We’ve found 4000 exoplanets but (almost) zero are right for life

Kepler-452b is almost the only exoplanet that might to harbour life – and that is a maybe. Image courtesy of NASA Ames/JPL-Caltech/T. Pyle.




Joel Kontinen

“We have found more than 4000 planets orbiting distant stars, but it turns out that probably none of them have the right conditions for life to evolve, making Earth even more special than we thought.”
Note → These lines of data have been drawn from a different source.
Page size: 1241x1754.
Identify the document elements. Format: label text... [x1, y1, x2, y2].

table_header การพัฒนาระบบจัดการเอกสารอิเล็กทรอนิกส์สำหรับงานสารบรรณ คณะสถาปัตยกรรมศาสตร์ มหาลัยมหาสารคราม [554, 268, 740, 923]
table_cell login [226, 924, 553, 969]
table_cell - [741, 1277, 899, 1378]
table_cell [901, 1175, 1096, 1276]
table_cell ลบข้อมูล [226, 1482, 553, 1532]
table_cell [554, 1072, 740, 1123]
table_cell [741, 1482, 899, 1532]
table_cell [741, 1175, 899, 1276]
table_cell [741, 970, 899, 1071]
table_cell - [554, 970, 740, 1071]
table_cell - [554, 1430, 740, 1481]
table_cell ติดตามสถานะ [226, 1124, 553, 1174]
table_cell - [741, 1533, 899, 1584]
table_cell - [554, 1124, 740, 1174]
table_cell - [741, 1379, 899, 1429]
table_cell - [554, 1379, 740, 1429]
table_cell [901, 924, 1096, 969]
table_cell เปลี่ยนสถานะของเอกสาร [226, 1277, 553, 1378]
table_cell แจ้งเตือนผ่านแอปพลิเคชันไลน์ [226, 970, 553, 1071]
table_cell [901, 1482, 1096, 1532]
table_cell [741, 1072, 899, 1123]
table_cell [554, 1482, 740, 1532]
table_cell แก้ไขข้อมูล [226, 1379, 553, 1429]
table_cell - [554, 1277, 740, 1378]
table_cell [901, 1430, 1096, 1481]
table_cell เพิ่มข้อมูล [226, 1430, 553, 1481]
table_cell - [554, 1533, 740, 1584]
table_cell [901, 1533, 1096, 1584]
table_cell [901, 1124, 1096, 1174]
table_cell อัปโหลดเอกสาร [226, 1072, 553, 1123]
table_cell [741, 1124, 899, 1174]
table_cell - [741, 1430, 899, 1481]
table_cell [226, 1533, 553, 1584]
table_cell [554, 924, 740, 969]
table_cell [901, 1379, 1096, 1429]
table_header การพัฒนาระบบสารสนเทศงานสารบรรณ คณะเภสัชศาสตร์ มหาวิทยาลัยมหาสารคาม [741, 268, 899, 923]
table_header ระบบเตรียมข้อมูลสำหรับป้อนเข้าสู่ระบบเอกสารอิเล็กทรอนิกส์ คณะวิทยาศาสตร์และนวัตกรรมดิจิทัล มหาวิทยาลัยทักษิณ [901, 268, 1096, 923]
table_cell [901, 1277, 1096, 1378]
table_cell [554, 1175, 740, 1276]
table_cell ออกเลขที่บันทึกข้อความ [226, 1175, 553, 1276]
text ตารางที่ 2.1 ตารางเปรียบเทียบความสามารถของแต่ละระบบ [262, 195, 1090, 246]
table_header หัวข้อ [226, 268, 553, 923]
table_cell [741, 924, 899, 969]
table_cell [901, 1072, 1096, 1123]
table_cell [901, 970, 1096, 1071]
“We normally consider a planet capable of hosting life if its surface is the right temperature for liquid water. This depends on how close it orbits its star – too far and any water will freeze, but too close and it will boil.”

But there are other ways of looking at exoplanets. for instance, complex life might require a very narrow habitable zone.

And then hot exoplanets challenge planet-formation theories, and our nearest exoplanet might be too hot.

Some planets are impossible they break secular planet forming theories.

The majority of exoplanetes don’t harbour life, for instance red dwarfs don’t do it. And the Sun and our big moon make our planet a welcome home.

And, then, the goldilocks zone is getting smaller.

One think that most near Earth investors do not find, is a lack of phoshorus (P), that is one of our planet’s general chemical elements. Without it we would not have RNA, DNA and even even not ATP, and thus we would not have life.

It is also a problem of seekers of extraterrestrial life.

Source:

Crane, Leah, 2019. We’ve found 4000 exoplanets but almost zero are right for life. New Scientist (22 March).